So I am quite on board with:
Well, not necessarily that, but that I think some customised DSL environment could be helpful for various applications.
Of course it is always possible to just implement custom DSL via string-parsing, but the issue with it is that inevitably is going to be very slow and would not be attractive for ad-hoc applications, such as "None-aware operators:
%timeit 1 if a is None else 2 # 15 ns
well, ok, this is a bit wishful thinking, but let’s say maybe class that I have been playing with
d = {'a': [1]}
%timeit maybe(d)['a'][0] | 2 # 1.3 µs
In comparison to something that parses string:
import string
FMTR = string.Formatter()
%timeit FMTR.format('{} {} {}', 1, 2, 3) # 4 µs
And this is lower bound. To make it do what maybe does above it would easily go to 10µs, maybe even 20µs.
E.g. Symbolic expression parsing:
s = '(-1 * -2) + (-3 * 2) + (-4 * -1 * -3)'
parser.parse(s) # 50 µs
And this is a reasonable performance as this is very minimal optimised implementation.
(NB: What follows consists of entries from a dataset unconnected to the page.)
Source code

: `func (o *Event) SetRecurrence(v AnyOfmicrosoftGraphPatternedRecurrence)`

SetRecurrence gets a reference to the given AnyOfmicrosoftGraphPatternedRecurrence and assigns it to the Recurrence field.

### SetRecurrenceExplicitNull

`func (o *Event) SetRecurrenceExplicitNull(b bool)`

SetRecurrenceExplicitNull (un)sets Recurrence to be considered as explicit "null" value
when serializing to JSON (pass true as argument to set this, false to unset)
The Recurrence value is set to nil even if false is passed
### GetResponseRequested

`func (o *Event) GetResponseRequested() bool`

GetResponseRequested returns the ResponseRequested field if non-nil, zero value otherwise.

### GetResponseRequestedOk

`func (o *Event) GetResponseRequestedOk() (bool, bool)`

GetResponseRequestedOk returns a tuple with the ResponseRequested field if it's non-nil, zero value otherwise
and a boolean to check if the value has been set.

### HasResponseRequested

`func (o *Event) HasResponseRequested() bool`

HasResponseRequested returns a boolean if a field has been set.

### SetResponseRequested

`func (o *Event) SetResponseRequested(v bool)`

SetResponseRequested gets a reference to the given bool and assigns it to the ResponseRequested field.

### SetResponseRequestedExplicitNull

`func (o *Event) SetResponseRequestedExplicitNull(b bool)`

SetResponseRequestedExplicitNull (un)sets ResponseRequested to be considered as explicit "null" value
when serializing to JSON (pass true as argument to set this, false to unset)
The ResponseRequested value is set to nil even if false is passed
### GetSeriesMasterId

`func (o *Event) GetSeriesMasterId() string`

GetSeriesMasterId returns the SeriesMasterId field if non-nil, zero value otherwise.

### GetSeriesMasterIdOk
E.g. performance of lark doing the same thing:
parser.parse(s) # 160 µs
cython_parser.parse(s) # 120 µs
So I think all I am trying to say is that implementing string DSL can definitely be easily done. e.g.:
a = maybe('a | b & c[d].e', a=1, b=2, c=3, d=4)
But it would be both:
a) very slow (in comparison to something done in Python)
b) inconvenient as parameters would inevitably have to be provided manually (not simply looked up)
However the issue with something like:
WithDeferredContext{ a | b & c[d].e } # pseudo-code
is that for this to be justified it needs to be a proper multi-purpose tool (such as re for string parsing) as opposed to just be able to fit one problem.